彼は客室に通され、そこには宰相であるカーティス・アメシストが座っている。不機嫌そうな顔のまま、その前にドサドサと紙の山を築くと、彼……デューク・ラリマーは「何とかしてほしい」と呻くように言った。
「シャロの剣が聖剣になったことで、婚約の話が増えている。この身上書を送りつけてきたやつらの誰にも嫁がせたくはないが、無視できぬ家名もある」
「おや、嫁に出したがっていたのでは?」
「コイツらは俺たちの可愛いシャロに大女とか筋肉バカとか巨漢とか言ってきやがった連中だぞ!おまけに、一生結婚なんかできないとか、ブスとか、金積まれても無理とか言ってきやがったパッパラパーだぞ?絶対にそんなところに嫁になんか出さん。それくらいならばヤツらの家ごと焼き尽くしてくれる……!」
相当怒りが溜まっているのか、感情を隠すこともできない様子だ。戦場における華々しい活躍で有名なラリマー子爵家を敵に回したくはないが、一方で未婚の令嬢に求婚しただけで相手を咎めることも難しい。
「では、早く婚約者を見つけるしかないと思うがね」
「できればとうにやっている」
シャルロットは美しい顔立ちをしてはいるが、並の男よりも背が高く、筋肉がついていてガタイがいい。そして、強い。
それ故か、顔合わせをしても婚約を断られ続けていた。
「シャルロットがほしいのではなく、聖剣を手に入れたいだけ。そんな連中に愛娘を嫁がせたい親はいない」
言っていることには納得ができる。だが、貴族である以上、必ずしもそう言えるかは時と場合による。
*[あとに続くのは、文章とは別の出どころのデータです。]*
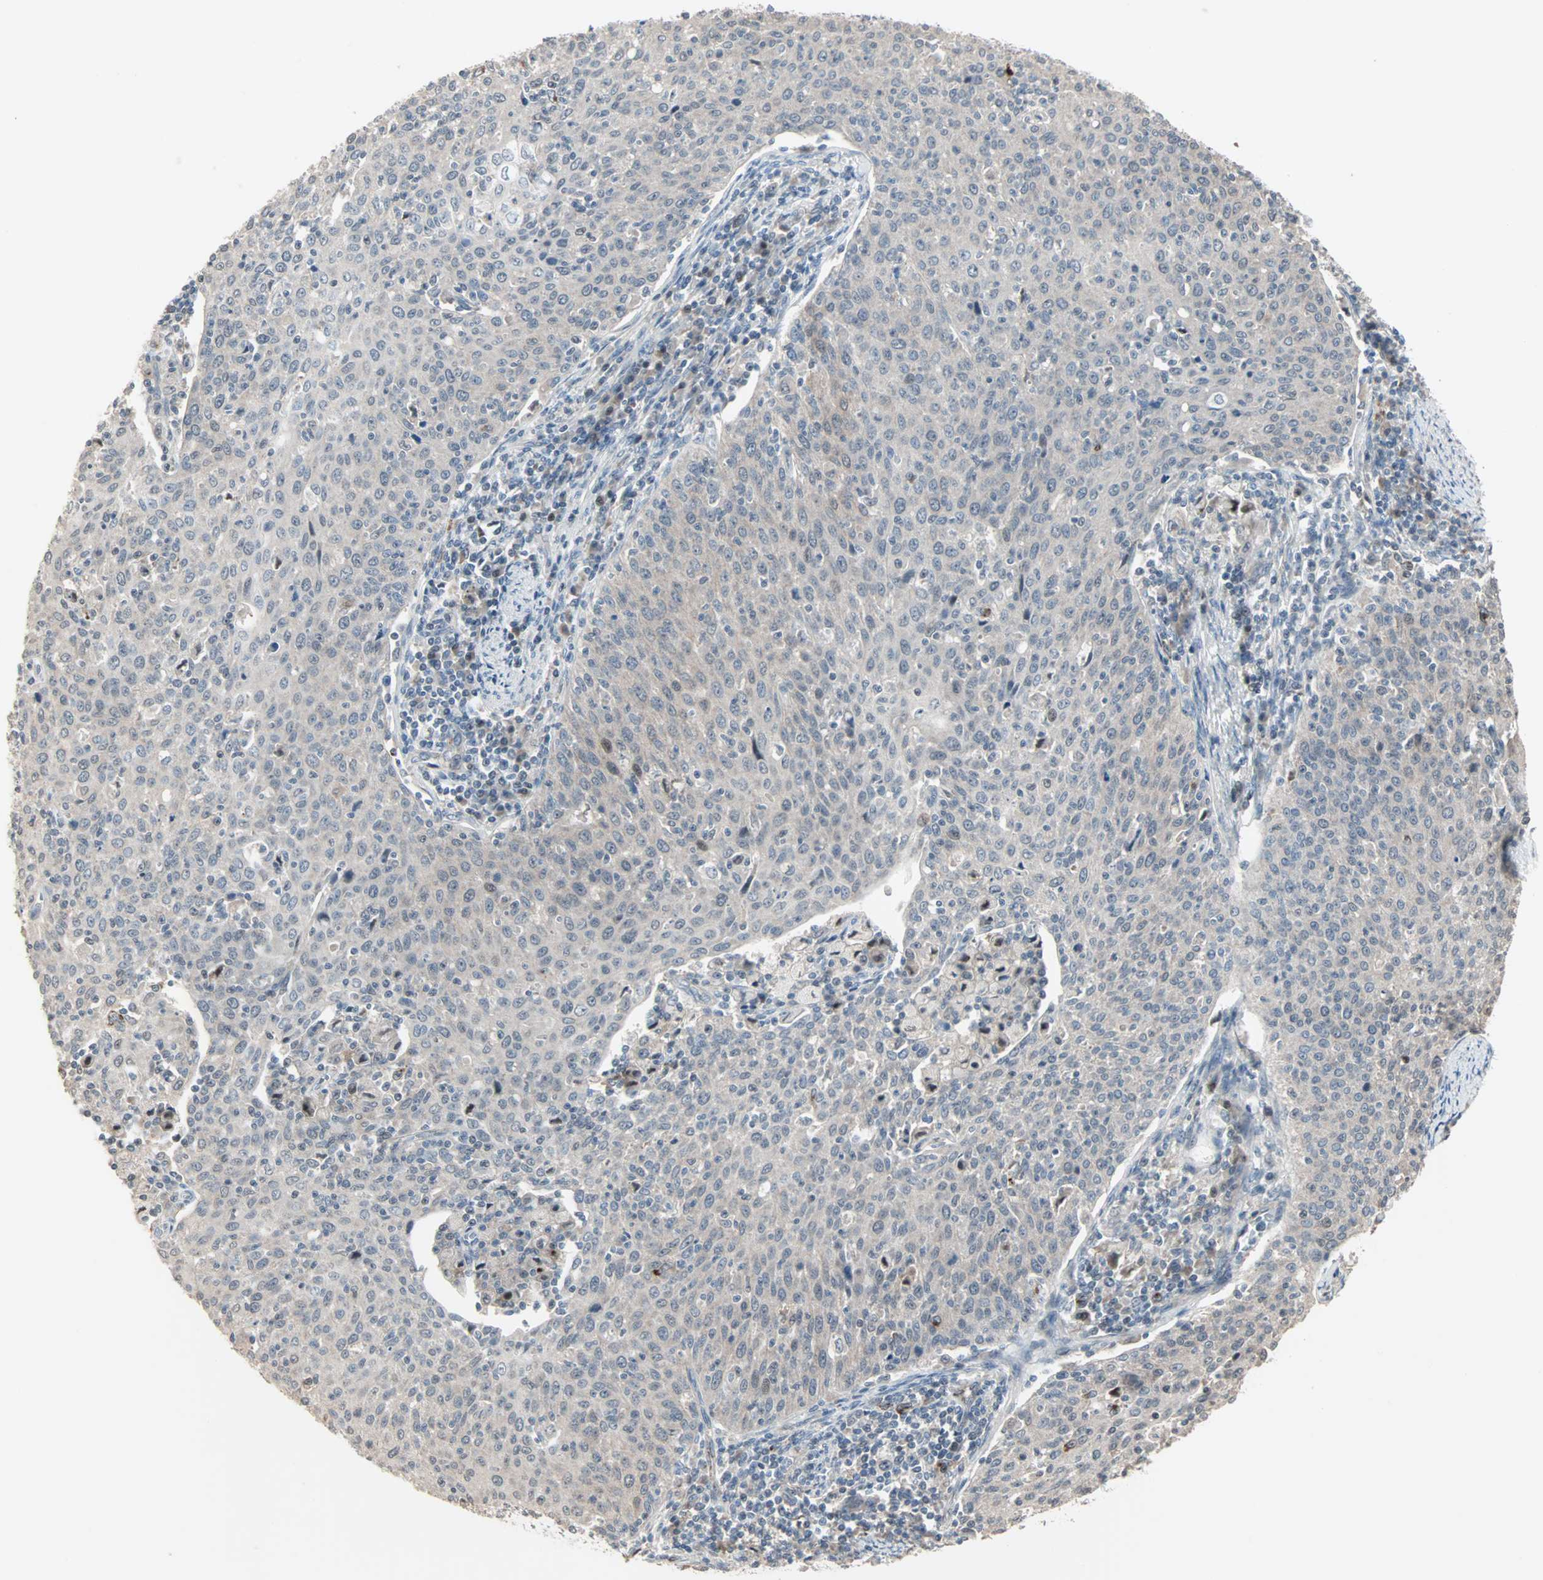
{"staining": {"intensity": "weak", "quantity": ">75%", "location": "cytoplasmic/membranous"}, "tissue": "cervical cancer", "cell_type": "Tumor cells", "image_type": "cancer", "snomed": [{"axis": "morphology", "description": "Squamous cell carcinoma, NOS"}, {"axis": "topography", "description": "Cervix"}], "caption": "DAB immunohistochemical staining of cervical squamous cell carcinoma shows weak cytoplasmic/membranous protein positivity in approximately >75% of tumor cells.", "gene": "KDM4A", "patient": {"sex": "female", "age": 38}}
「せめて、シャルロットを美しい、可愛いと言う男でないと納得できん……!」
愛妻に似た美しい顔立ちの愛娘を貶し続けた男の家にやるのなんて死んでもごめんだった。なお、どう考えても体格はデューク似である。
「あのタンザナイト嬢ですら受け入れてくれる度量の広い婚約者が見つかったのだ。我々のシャロにだってきっと運命の男がいるはず」
その言葉にカーティスはそっと目を逸らした。
エリザベータは魔法使いとして非常に評価が高かった。怖がられてすらいた。ジョシュアという婚約者がいたのもその才能ゆえではある。それに加えて現在では魔道具を使ってまで慕う相手を見張っているというヤバい要素まで加わっている。
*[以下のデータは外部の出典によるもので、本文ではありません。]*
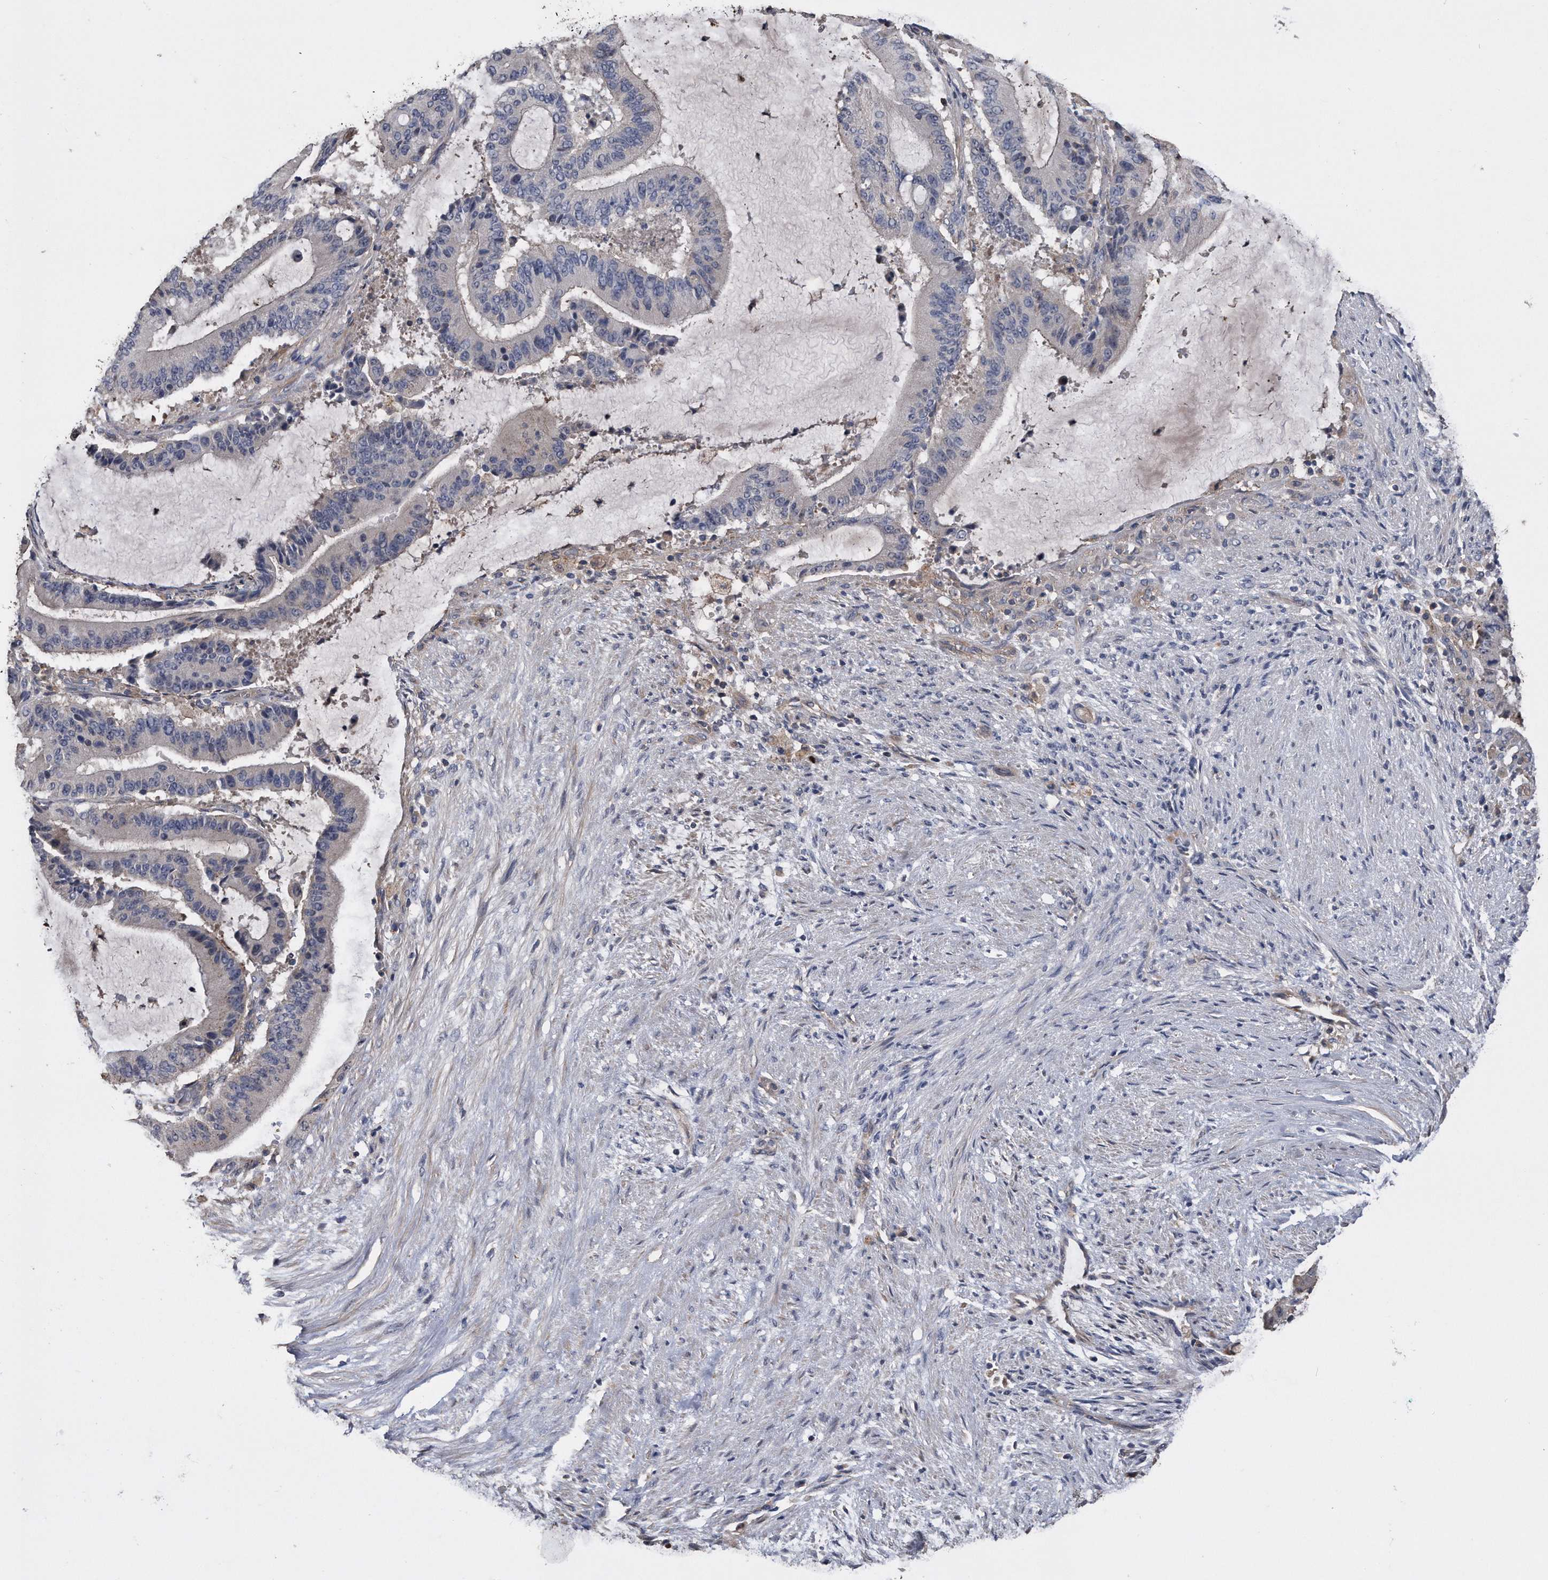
{"staining": {"intensity": "negative", "quantity": "none", "location": "none"}, "tissue": "liver cancer", "cell_type": "Tumor cells", "image_type": "cancer", "snomed": [{"axis": "morphology", "description": "Normal tissue, NOS"}, {"axis": "morphology", "description": "Cholangiocarcinoma"}, {"axis": "topography", "description": "Liver"}, {"axis": "topography", "description": "Peripheral nerve tissue"}], "caption": "This image is of liver cholangiocarcinoma stained with IHC to label a protein in brown with the nuclei are counter-stained blue. There is no staining in tumor cells.", "gene": "KCND3", "patient": {"sex": "female", "age": 73}}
ハロルドが「まぁ、俺以外にやらないのであればいいかな。危ないわけでもないし」と渋々受け入れているのは特殊事例である。
(いや、度量は広い……のか?)
そう思ったカーティスは一瞬、「そういえばあの子、神子特例婚礼法を知っているのだろうか」なんて思ったが、知っていても彼はそれを望む人間ではないのですぐにその考えを脳から追い出した。
「とりあえず、後ろ暗いところがあるこの辺りは手を回せる。我々としても、現状彼女に抜けられるのは痛手だ」
ハロルドの身辺を任せられる人間はそう多くない。特にシャルロットは非常に腕が立つ。ハロルドを推してはいるけれど、仕事と私事は分けられる人間だ。
(だが、それはそれとして早急に婚約者を見繕う必要があるかもしれないな)
かと言って、ハズレを引くとハロルドの警護が手薄になり、しかもラリマー子爵家を敵に回す。
厄介なことだ、とカーティスはため息を吐いた。
シャルロットは顔がママ似、その他がパパ似。ママはめっちゃ美人で結構華奢。
末っ子なので家ではめちゃくちゃ可愛がられている。
なお、きょうだいで一番、デカい。